Input:

──────────

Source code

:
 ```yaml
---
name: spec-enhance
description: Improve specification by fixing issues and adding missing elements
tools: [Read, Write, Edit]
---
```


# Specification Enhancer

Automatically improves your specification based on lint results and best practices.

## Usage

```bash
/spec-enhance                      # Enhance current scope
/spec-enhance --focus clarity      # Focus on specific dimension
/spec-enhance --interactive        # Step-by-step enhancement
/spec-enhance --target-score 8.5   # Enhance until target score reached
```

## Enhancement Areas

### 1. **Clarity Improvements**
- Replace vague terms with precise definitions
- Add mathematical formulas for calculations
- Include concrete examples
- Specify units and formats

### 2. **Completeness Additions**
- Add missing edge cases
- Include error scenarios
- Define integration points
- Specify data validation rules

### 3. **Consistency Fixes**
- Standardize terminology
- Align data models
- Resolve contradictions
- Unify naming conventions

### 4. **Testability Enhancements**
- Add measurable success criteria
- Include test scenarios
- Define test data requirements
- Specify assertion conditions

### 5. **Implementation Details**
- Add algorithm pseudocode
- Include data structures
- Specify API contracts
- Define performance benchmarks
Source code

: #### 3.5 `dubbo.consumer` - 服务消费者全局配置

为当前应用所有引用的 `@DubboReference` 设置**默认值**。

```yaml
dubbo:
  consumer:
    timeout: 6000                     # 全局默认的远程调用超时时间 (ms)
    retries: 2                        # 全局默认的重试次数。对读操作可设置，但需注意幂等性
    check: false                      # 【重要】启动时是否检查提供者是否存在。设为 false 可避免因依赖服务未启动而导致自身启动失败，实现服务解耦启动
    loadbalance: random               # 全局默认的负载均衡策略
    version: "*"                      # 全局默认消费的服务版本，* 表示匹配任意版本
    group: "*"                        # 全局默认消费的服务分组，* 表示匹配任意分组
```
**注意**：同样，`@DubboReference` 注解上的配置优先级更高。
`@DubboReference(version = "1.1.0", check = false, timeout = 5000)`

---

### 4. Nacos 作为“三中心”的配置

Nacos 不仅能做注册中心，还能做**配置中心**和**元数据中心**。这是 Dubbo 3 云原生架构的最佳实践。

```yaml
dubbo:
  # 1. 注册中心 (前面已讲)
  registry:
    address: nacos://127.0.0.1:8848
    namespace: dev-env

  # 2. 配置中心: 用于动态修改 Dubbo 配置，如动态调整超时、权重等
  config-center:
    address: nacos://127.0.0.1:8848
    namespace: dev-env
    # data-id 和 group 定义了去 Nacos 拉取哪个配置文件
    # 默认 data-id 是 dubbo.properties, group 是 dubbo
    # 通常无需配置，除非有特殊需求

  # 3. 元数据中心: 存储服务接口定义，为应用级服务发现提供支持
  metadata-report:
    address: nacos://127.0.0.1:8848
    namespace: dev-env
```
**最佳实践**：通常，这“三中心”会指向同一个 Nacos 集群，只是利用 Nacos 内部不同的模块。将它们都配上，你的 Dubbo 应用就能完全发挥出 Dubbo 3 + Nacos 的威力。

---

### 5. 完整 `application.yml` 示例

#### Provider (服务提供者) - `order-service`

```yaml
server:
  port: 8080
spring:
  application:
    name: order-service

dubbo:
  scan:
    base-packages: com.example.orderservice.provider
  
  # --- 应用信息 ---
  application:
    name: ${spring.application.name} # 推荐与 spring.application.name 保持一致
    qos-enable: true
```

──────────

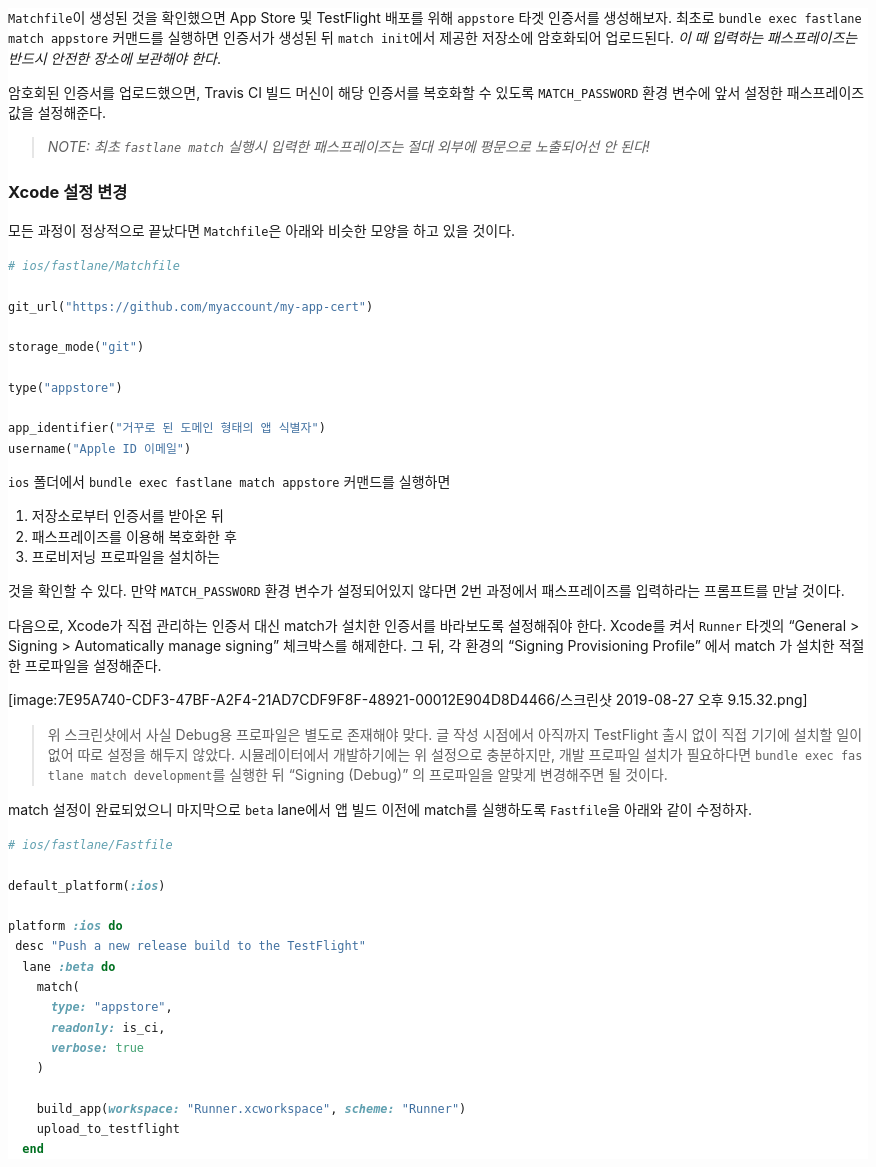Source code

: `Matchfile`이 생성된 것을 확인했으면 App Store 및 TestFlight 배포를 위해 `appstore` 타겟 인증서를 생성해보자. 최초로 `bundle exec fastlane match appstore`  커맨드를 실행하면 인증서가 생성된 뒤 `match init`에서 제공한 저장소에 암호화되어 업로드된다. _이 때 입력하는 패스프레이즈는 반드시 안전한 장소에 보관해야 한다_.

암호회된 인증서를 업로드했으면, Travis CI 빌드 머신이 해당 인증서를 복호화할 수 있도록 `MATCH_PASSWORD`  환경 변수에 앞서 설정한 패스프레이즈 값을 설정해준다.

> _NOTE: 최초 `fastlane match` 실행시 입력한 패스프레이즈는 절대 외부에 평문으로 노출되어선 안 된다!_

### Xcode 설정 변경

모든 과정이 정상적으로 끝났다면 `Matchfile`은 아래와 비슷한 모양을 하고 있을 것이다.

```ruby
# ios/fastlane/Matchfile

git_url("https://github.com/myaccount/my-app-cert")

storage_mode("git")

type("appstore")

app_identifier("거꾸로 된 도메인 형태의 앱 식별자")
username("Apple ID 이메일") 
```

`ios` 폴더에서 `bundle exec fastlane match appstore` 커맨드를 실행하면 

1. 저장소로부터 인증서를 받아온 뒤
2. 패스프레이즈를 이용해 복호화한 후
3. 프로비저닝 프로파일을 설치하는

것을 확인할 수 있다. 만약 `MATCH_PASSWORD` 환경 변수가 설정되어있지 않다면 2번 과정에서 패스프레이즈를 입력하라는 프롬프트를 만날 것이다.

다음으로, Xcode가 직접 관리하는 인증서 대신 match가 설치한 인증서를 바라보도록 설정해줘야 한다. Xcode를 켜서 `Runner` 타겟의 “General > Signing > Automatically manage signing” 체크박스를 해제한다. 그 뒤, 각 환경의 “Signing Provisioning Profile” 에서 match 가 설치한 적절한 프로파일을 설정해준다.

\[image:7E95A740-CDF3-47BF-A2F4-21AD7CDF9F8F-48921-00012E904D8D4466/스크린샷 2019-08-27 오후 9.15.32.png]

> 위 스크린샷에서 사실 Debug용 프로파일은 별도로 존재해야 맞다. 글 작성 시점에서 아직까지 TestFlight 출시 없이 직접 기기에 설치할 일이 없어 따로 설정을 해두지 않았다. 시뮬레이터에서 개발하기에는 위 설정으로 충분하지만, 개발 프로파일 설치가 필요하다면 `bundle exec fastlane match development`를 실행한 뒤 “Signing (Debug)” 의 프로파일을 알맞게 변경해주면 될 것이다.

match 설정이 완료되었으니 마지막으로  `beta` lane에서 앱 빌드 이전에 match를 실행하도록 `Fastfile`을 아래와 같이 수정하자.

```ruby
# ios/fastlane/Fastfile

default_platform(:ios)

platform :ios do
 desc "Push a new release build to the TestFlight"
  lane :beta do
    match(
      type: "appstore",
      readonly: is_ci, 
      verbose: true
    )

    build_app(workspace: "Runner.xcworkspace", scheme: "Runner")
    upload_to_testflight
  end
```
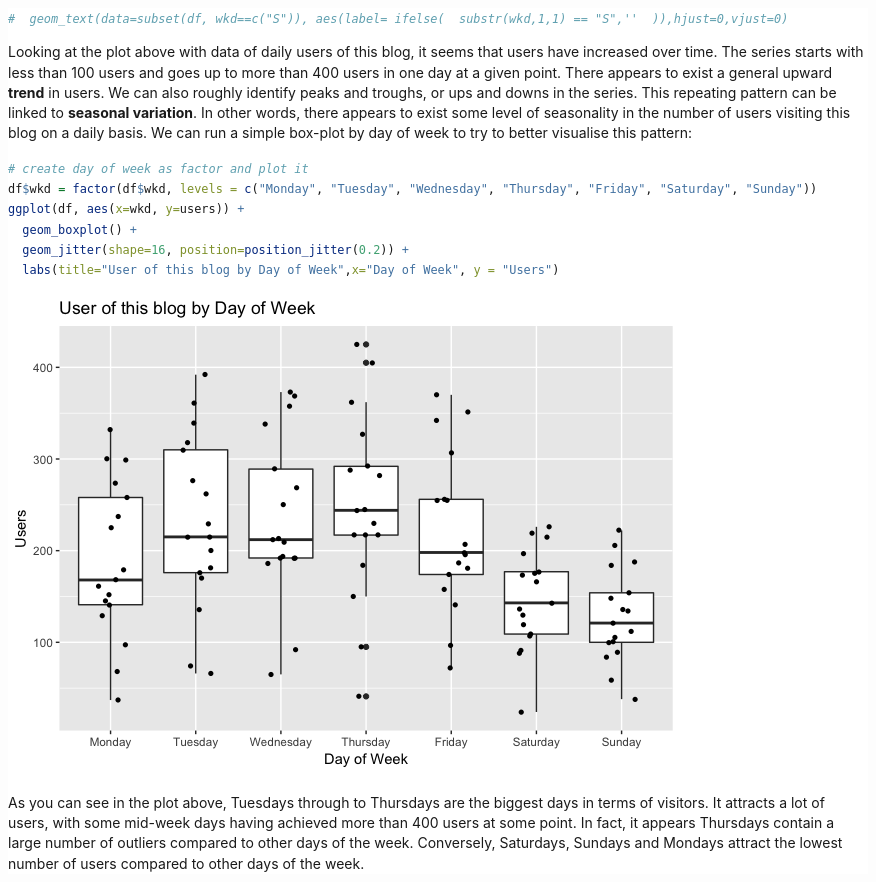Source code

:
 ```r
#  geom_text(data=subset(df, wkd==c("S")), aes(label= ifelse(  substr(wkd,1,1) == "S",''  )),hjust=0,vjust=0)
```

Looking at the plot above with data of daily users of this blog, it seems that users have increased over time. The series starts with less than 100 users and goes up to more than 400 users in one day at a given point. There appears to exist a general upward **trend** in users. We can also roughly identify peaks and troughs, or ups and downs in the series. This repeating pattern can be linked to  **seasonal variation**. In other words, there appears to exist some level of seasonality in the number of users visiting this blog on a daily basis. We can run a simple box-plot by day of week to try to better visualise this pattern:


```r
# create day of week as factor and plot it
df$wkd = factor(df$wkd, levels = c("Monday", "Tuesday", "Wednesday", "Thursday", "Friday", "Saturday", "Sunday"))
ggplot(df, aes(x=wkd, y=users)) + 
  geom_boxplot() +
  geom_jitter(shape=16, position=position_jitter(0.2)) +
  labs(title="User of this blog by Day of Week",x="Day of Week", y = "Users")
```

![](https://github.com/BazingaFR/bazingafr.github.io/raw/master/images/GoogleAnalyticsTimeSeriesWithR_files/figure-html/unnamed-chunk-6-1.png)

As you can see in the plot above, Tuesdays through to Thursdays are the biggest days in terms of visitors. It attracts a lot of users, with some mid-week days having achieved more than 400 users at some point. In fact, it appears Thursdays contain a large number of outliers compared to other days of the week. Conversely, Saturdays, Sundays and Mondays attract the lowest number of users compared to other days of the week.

──────────

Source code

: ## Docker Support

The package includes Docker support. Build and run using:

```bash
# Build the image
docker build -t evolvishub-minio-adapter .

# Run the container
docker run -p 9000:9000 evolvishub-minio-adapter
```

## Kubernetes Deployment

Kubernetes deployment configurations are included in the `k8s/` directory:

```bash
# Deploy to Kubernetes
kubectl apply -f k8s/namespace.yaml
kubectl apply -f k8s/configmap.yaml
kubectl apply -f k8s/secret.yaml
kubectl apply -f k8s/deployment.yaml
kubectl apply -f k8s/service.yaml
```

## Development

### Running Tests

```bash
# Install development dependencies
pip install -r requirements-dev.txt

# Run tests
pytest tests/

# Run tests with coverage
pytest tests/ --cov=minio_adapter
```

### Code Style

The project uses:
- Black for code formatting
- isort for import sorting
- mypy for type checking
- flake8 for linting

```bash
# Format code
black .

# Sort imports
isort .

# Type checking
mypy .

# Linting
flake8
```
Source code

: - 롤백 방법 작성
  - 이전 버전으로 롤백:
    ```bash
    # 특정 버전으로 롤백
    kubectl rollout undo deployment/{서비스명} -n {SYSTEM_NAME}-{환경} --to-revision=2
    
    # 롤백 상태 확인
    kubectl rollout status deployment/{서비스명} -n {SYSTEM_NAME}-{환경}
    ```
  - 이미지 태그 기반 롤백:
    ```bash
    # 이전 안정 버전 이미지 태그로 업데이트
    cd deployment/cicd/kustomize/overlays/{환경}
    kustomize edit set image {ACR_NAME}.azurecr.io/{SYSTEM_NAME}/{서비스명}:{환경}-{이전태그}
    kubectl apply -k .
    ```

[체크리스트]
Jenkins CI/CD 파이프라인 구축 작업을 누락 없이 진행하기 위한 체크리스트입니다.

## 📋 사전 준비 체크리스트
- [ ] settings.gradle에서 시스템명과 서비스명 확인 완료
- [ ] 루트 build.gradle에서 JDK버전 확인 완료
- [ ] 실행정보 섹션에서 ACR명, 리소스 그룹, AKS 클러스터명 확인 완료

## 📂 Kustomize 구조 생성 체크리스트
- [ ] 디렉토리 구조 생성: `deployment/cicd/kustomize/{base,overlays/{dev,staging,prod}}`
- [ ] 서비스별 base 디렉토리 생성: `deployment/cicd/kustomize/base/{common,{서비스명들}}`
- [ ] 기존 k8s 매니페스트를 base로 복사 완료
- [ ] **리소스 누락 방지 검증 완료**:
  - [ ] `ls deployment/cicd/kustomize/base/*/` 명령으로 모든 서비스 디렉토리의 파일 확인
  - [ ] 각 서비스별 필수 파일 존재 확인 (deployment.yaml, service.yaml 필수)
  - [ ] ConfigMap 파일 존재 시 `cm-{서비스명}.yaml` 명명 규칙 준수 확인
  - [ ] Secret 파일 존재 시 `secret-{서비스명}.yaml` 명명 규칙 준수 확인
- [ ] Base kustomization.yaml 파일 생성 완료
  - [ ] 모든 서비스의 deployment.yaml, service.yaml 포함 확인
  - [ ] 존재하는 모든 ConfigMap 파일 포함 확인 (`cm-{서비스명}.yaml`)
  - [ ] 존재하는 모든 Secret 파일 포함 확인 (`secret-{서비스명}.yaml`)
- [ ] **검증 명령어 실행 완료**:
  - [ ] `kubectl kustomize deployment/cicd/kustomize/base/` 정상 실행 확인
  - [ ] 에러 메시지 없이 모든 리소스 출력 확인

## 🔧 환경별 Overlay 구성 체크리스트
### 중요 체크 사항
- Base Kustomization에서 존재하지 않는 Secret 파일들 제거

──────────

Exercise: In the lines above, find each one with "github" and list it.

Answer section:
git_url("https://github.com/myaccount/my-app-cert")
![](https://github.com/BazingaFR/bazingafr.github.io/raw/master/images/GoogleAnalyticsTimeSeriesWithR_files/figure-html/unnamed-chunk-6-1.png)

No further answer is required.